The European Union (EU) is being urged to take proactive measures to prepare for quantum cyberattacks and implement a coordinated action plan to ensure a smooth transition to post-quantum encryption. The call comes from Andrea G. Rodríguez, lead digital policy analyst at the European Policy Centre, in a new discussion paper.
Rodríguez highlights that the advancements in quantum computing pose a significant risk to Europe’s cybersecurity. As quantum computers become more powerful, they have the potential to render current encryption systems obsolete and create new cybersecurity challenges. This phenomenon, commonly referred to as “Q-Day,” is the point at which quantum computers can break existing cryptographic algorithms. Experts predict that Q-Day could occur within the next five to ten years, leaving all digital information vulnerable to malicious actors unless appropriate measures are taken.
To address these risks, Rodríguez emphasizes the need for the EU to develop a quantum cybersecurity agenda. This agenda should include the sharing of information and best practices, as well as the adoption of a common approach to the quantum transition among member states. By doing so, Europe can effectively tackle quantum cybersecurity threats and safeguard its digital infrastructure.
The impact of quantum computing on cybersecurity extends beyond the EU’s borders. Quantum computers have the potential to disrupt online security by compromising cryptography and enabling cyberattacks on digital identities. Rodríguez warns that cyberattacks using quantum computers could allow adversaries to decode encrypted information, interfere with communications, and gain unauthorized access to networks and information systems. This could lead to the theft and sharing of previously confidential information.
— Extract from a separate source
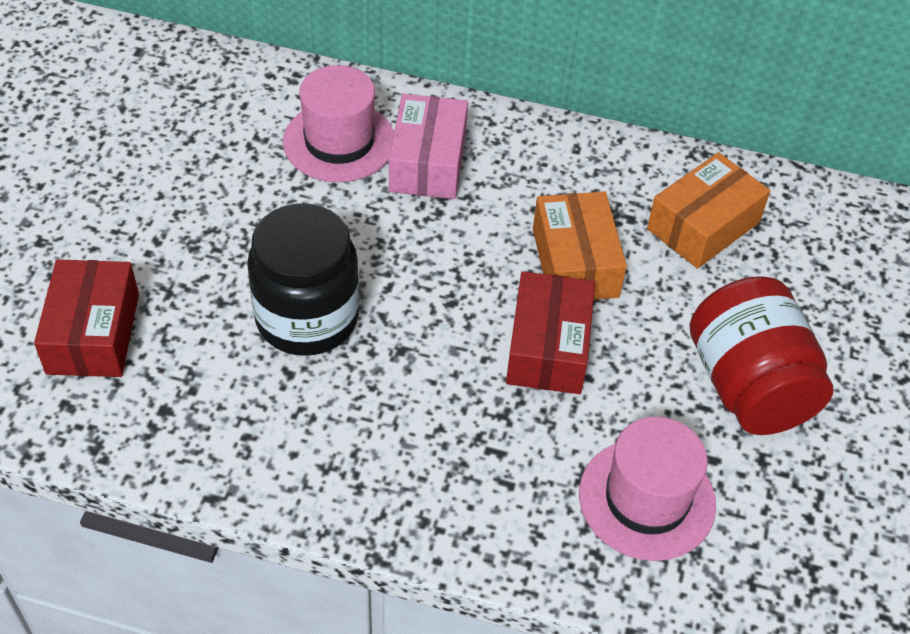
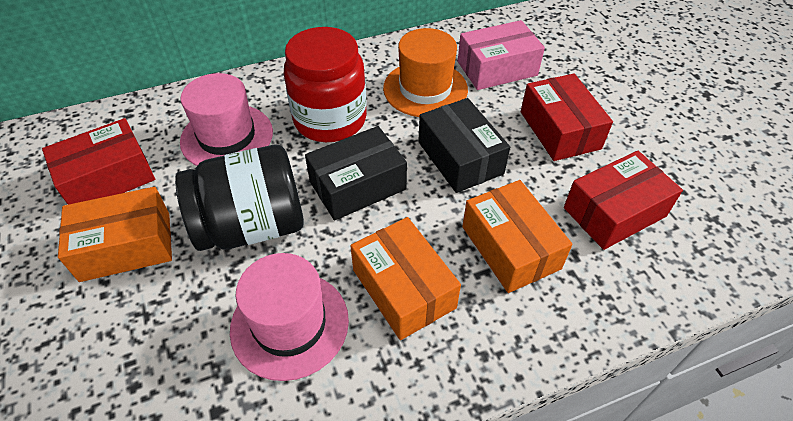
black box: none = 0 -> [305,126,407,221] [418,98,510,193] = 2
orange box: [533,191,627,300] [647,152,771,269] = 2 -> [58,187,172,282] [351,217,461,340] [462,180,573,293] = 3
orange hat: none = 0 -> [383,28,468,117] = 1
red box: [34,259,139,377] [506,271,595,394] = 2 -> [42,118,155,205] [521,74,613,161] [564,151,683,250] = 3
Furthermore, there is a growing concern about the risk of “harvest attacks” or “download now-decrypt later” attacks, where cybercriminals and geopolitical adversaries capture encrypted information that cannot currently be decoded. Once quantum computers become available, they can use these captured data to decipher the information, posing a significant threat to European security.
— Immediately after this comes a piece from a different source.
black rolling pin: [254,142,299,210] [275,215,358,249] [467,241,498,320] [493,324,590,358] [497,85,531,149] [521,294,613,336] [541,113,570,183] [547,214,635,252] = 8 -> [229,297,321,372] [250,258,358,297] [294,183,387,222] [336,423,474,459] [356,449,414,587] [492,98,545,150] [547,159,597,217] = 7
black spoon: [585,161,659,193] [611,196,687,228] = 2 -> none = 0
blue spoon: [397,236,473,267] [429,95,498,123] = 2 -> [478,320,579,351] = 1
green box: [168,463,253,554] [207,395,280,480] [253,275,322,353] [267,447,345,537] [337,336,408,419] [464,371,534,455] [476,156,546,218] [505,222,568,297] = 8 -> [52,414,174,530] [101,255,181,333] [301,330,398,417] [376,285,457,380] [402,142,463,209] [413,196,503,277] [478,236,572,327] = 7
Despite sporadic mentions of the impact of quantum computing on cybersecurity in some policy documents, Rodríguez argues that the issue has not received enough attention in the EU’s cybersecurity discussions. She believes that Europe must prioritize this topic and integrate it into its cybersecurity strategy to effectively address the challenges that quantum computing presents.
In contrast, the United States is leading the way in post-quantum cybersecurity. Rodríguez highlights the efforts of the National Institute of Standards and Technology (NIST) in standardizing post-quantum cryptography algorithms. Additionally, the Quantum Cybersecurity Preparedness Act, introduced in 2022, provides a roadmap for migrating government information to post-quantum cryptography. These initiatives demonstrate the US’s commitment to tackling the cybersecurity risks posed by quantum computing.
To ensure the future security and resilience of Europe’s digital infrastructure, the EU must take immediate action. By adopting a coordinated approach and investing in research and development, Europe can be better equipped to mitigate the risks associated with quantum cyberattacks. It is crucial for the EU to prioritize quantum cybersecurity and work towards a harmonized transition to post-quantum encryption to safeguard its digital assets and protect its citizens’ data.